I spent a lot of time having young girls hanging off of me pretending to learn how to swim. Mostly they were just enjoying the attention. I managed to squeeze in a few swimming tips, but there were 15 of them. The diving staff, once they had finished their portion of the day (during which they preformed wonderfully), just laughed and encouraged the mayhem. I guess it was kind of comical - 2 kids hanging off each arm and 3 others swimming - which looked a lot like walking and arm splashing - in circles around me shouting "I'm doing it! I'm doing it!"

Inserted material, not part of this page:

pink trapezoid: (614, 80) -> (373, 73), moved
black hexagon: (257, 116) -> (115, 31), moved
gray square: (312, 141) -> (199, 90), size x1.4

Next year there needs to be more than one of these trips. One for beginners and one for more advanced swimmers. As this weekend indicated, the beginner/advanced line is almost neatly a gender line. I spent a lot of time explaining to the girls that some of the boys were putting their masks on crooked too. Some of the boys were nervous too. Some of the boys weren't good swimmers either. etc. etc. At a glance, it seemed like the boys were better at everything and like they were getting more attention. It was just a product of the strains on the program. 30 kids, not enough equipment, and not enough time. The girls had the second chance with the equipment so when time ran short they were still trying to get their masks on straight. Thankfully the girls didn't notice this. They were having too much fun enjoying being in the water. I, however, was on my soap box for the rest of the day. Poor Neal had to listen as I railed against the automatic assumption that the girls couldn't swim - some of the boys weren't doing so well either. Why was it the girls had the second turn? Doesn't everyone know that we've quantified the results of teaching a young girl?! Teach a woman, teach a community....

... and on and on it went.

But the truth of the day is that it was excellent. The Red Cross was still hosting their car wash when we finished, which was brilliant! At home a car wash is cute: "Aw, look at the high school students scrubbing cars." Here it's not only a fruitful character building activity for the junior high cricket team, but it's a chore you don't have to do!